• Aman Raj

  • Vartika T Rao


  • Bhuvanesh Singla

  • Chirag S

  • Krishna Tulsyan

  • Smruthi Bhat


We acknowledge the IEEE organization for conducting envision, providing a platform for knowledge exchange. We would like to express our gratitude to the deep learning community and the creators of the FER 2013 dataset for their invaluable contributions to facial recognition and classification. We also thank the dataset participants, researchers, and the open-source community for their support


This deep learning project essentially aims to use a convolutional neural network architecture to recognize facial expressions and those expressions.


Images can both express and affect people’s emotions. It is intriguing and important to understand what emotions are conveyed and how they are implied by the visual content of images. Inspired by advancements in computer vision deep convolutional neural networks (CNN) in visual recognition, we will classify the images into the following categories: 0:angry 1:disgust 2:fear 3:happy 4:sad 5:surprise 6:natural

We will use the Keras library to build the deep learning model and the FER2013 dataset (facial expression recognition) to train and test our model.

The implementation of the model is done using a GUI interface and a web app using Streamlit.

Libraries Used

  • Pandas
  • Numpy
  • Matplotlib
  • Tensorflow->Keras
  • cv2
  • PIL
  • Streamlit


Facial Expression Recognition 2013

The data consists of 48x48 pixel grayscale images of faces. There are a total of 28,709 images.

Bar graph representing the number of images of each emotion:


Convolutional Neural Network

Convolutional Neural Network or CNN is a type of artificial neural network which has capability to analyse images and video. They apply a special type of mathematical operation called Convolution.

Due to large number of paramters, these networks can learn very complex patterns and are Shift invariant. Owing to this power of CNN, they are widely used in image classification algorithms.

Our project involves use of a CNN architecture to classify input image into 7 classes of emotion. The network learns pattern from images training images and uses the knowledge to classify real time human expressions


Model Architecture

Our CNN model is inspired by VGG-16 which is one of the popular algorithms for image classification.

We have 4 convolution layers each followed by a Dropout and MaxPooling layer with a stride of 2 and each layer having few sub-layers.

A kernel size of 3 and same padding was utilised.

It is followed by a Flattening layer and a Dense network of 3 fully connected layers and at the end an output layer for performing the final classification.

While compiling the model, Adam optimizer was deployed with an optimum leraning rate to perform the training effectively.

The activation function used in layers is ReLU and at the end Softmax is used in output layer.

Several techniques to prevent overfitting and ease training had been used.
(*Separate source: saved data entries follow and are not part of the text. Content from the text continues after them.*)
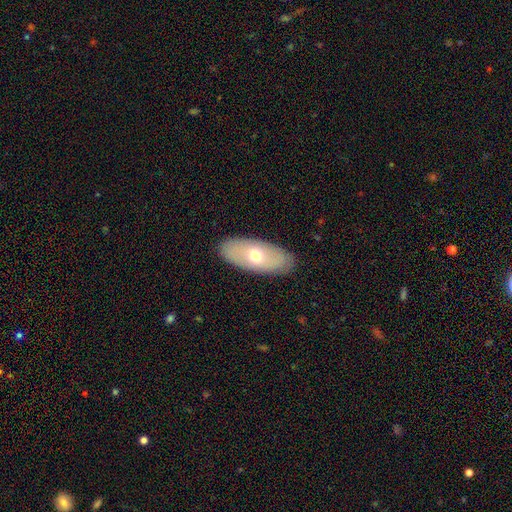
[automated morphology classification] This appears to be a smooth galaxy with no disk features (58%) that is in between round and cigar-shaped (89%). Merging: none (86%).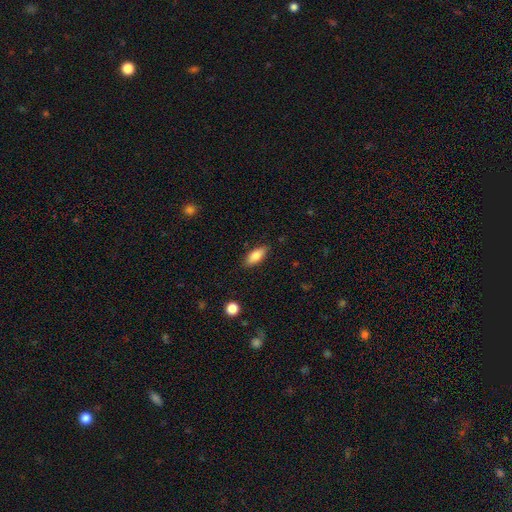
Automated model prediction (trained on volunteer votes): smooth_or_featured: smooth (p=0.82) [alt: featured or disk p=0.11]
how_rounded: in between (p=0.82) [alt: cigar-shaped p=0.15]
merging: none (p=0.85) [alt: minor disturbance p=0.12]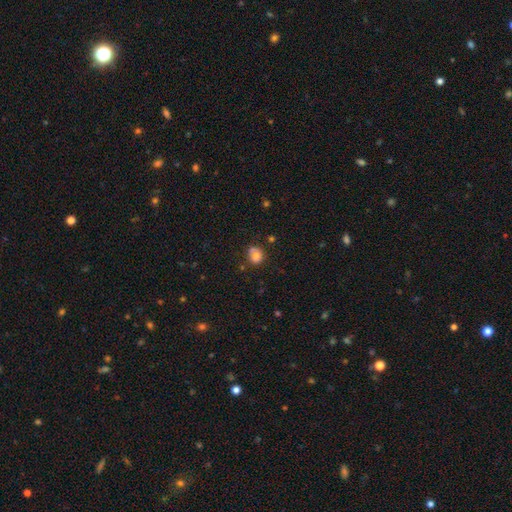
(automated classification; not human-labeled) A smooth galaxy with no disk features (73%) that is round (68%).

Vote fractions:
- Smooth or featured? smooth: 73% / featured or disk: 16% / star or artifact: 11%
- How rounded? round: 68% / in between: 31% / cigar-shaped: 1%
- Merging? none: 53% / minor disturbance: 23% / merger: 15% / major disturbance: 10%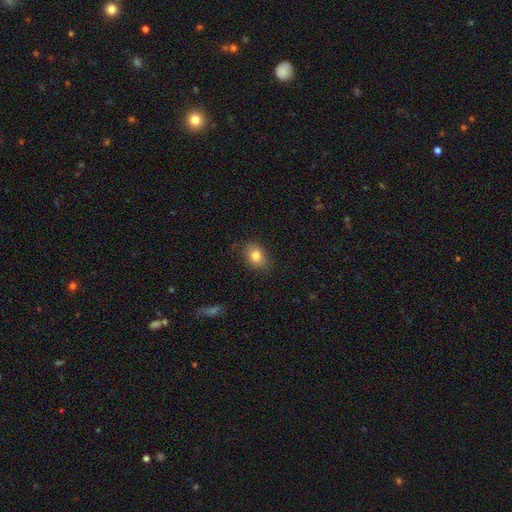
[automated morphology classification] smooth_or_featured: smooth (p=0.81) [alt: star or artifact p=0.09]
how_rounded: in between (p=0.73) [alt: round p=0.25]
merging: none (p=0.80) [alt: minor disturbance p=0.15]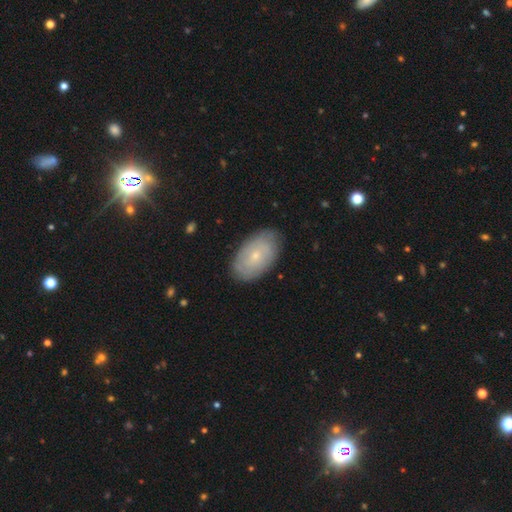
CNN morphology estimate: smooth-or-featured: smooth: 49% | featured or disk: 44% | star or artifact: 7%
  merging: none: 83% | minor disturbance: 13% | major disturbance: 3% | merger: 1%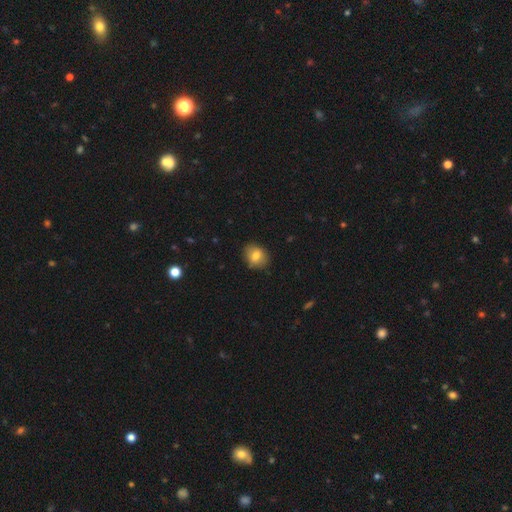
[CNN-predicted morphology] A smooth galaxy with no disk features (77%) that is round (59%). Merging: none (82%).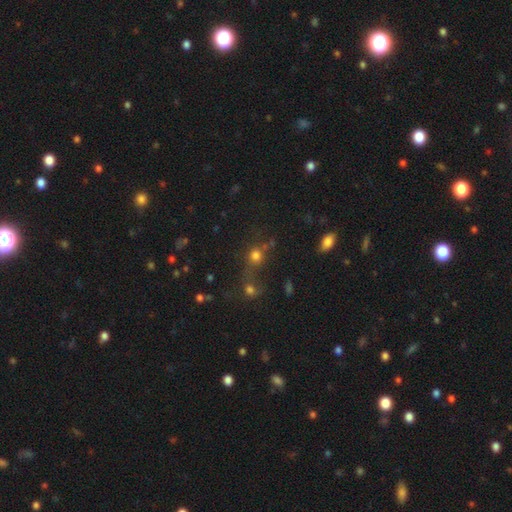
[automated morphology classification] smooth_or_featured: smooth (p=0.72) [alt: star or artifact p=0.19]
how_rounded: round (p=0.84) [alt: in between p=0.14]
merging: none (p=0.43) [alt: merger p=0.36]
    1. Dropout Layers: These randomly turns off certain neurons from the model in order to reduce the over dependency of model over any particular node or feature.
    1. Batch Normalization : It makes training of neural network faster and more stable by performing some rescaling and recentering of layers’ inputs and help in decreasing number of epochs to train.
    1. Early Stopping : Early Stopping is a technique wherein the training of model is haulted forcefully once it starts to overfit.
    1. Reduce Learning Rate: When a metric stops improving for a longer time, the model is benefitted by reducing the learning rate by a certain factor.
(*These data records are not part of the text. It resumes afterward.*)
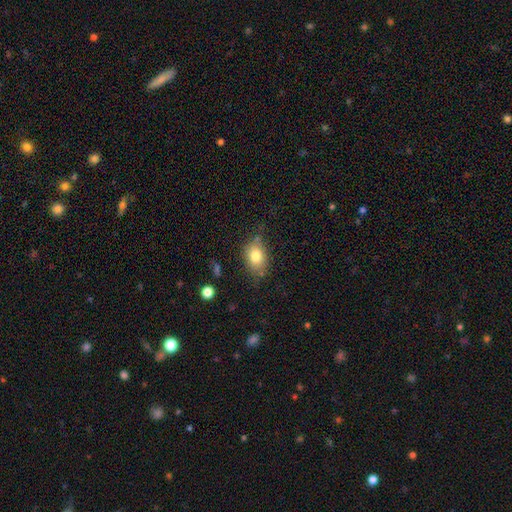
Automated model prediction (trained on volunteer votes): This is likely a smooth galaxy (79%). How rounded: likely in between (72%). Merging: likely none (68%).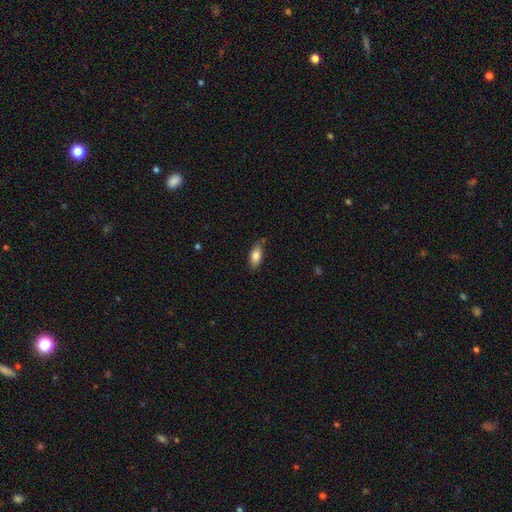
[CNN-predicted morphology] This appears to be a smooth galaxy with no disk features (82%) that is in between round and cigar-shaped (84%). Merging: none (80%).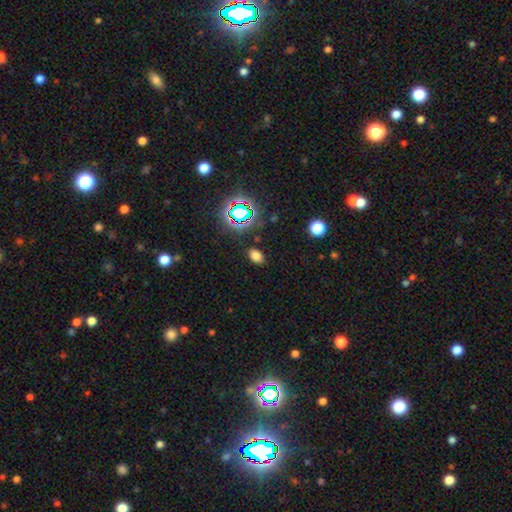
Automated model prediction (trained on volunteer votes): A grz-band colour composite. It shows a smooth galaxy with no disk features (71%) that is in between round and cigar-shaped (84%). Merging: none (86%).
Training and validation accuracy

On the test set, we have achieved an accuracy of around 65% and an accuracy of around 68% on the validation set. We are trying to improve the accuracy of our model. The results are pretty good considering that as a kaggle challenge, the same task had a highest accuracy of about 68%. References

A Confusion matrix of the predicted output is shown below



We have implemented our project by making a GUI based interface and a Web app using Streamlit.

WebApp using Streamlit


1) clone the repo

2) switch to webapp branch

3) add the dl models h5 file with the name “FER2013new.h5”

4) create a virtual env

5) install requirements.txt

6) run this command in terminal “streamlit run”


image image

## Future ventures By leveraging the power of facial recognition algorithms, the application can unlock various capabilities to optimize the feedback process. Here are some key areas where facial recognition can contribute:

  1. Personalized Feedback Delivery: Facial recognition algorithms can tailor feedback messages based on users’ emotional responses. By analyzing facial expressions, the application can deliver personalized feedback that addresses specific concerns or highlights positive aspects. This personalized approach enhances the user experience, making feedback more meaningful and impactful.

  2. Gamification and Interactive Feedback: Facial recognition integration allows for interactive feedback mechanisms, such as gamified features or virtual avatars that mirror users’ facial expressions. This gamification approach adds a fun and engaging element to the feedback process, encouraging users to provide more detailed and expressive feedback.


This Project gave us an oppurtunity to learn image processing and classification of images based on emotions through deep learning implemented through Tensorflow Keras. It provided proper insight over feature extraction from images through CNNs. Understanding the CNN architecture to obtain optimum accuracy and minimum loss was exciting. Development of GUI using openCV and Tkinter which is able to classify the face and output the emotion was definetly a plus to knowledge learnt in the project.